[Material provided — start]

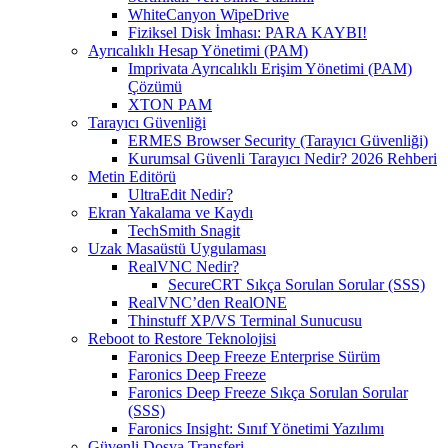
WhiteCanyon WipeDrive
Fiziksel Disk İmhası: PARA KAYBI!
Ayrıcalıklı Hesap Yönetimi (PAM)
Imprivata Ayrıcalıklı Erişim Yönetimi (PAM)
Çözümü
XTON PAM
Tarayıcı Güvenliği
ERMES Browser Security (Tarayıcı Güvenliği)
Kurumsal Güvenli Tarayıcı Nedir? 2026 Rehberi
Metin Editörü
UltraEdit Nedir?
Ekran Yakalama ve Kaydı
TechSmith Snagit
Uzak Masaüstü Uygulaması
RealVNC Nedir?
SecureCRT Sıkça Sorulan Sorular (SSS)
RealVNC’den RealONE
Thinstuff XP/VS Terminal Sunucusu
Reboot to Restore Teknolojisi
Faronics Deep Freeze Enterprise Sürüm
Faronics Deep Freeze
Faronics Deep Freeze Sıkça Sorulan Sorular
(SSS)
Faronics Insight: Sınıf Yönetimi Yazılımı
Güvenli Dosya Transferi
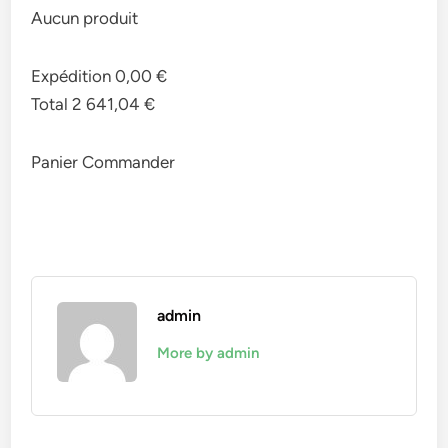
Aucun produit
Expédition 0,00 €
Total 2 641,04 €
Panier Commander
admin
More by admin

[Material provided — finish]

▸ Exercise:
Reproduce the records above from their first line to the line bearing "TechSmith Snagit", both ends included, leaving every picture out.

▸ Expected answer:
WhiteCanyon WipeDrive
Fiziksel Disk İmhası: PARA KAYBI!
Ayrıcalıklı Hesap Yönetimi (PAM)
Imprivata Ayrıcalıklı Erişim Yönetimi (PAM)
Çözümü
XTON PAM
Tarayıcı Güvenliği
ERMES Browser Security (Tarayıcı Güvenliği)
Kurumsal Güvenli Tarayıcı Nedir? 2026 Rehberi
Metin Editörü
UltraEdit Nedir?
Ekran Yakalama ve Kaydı
TechSmith Snagit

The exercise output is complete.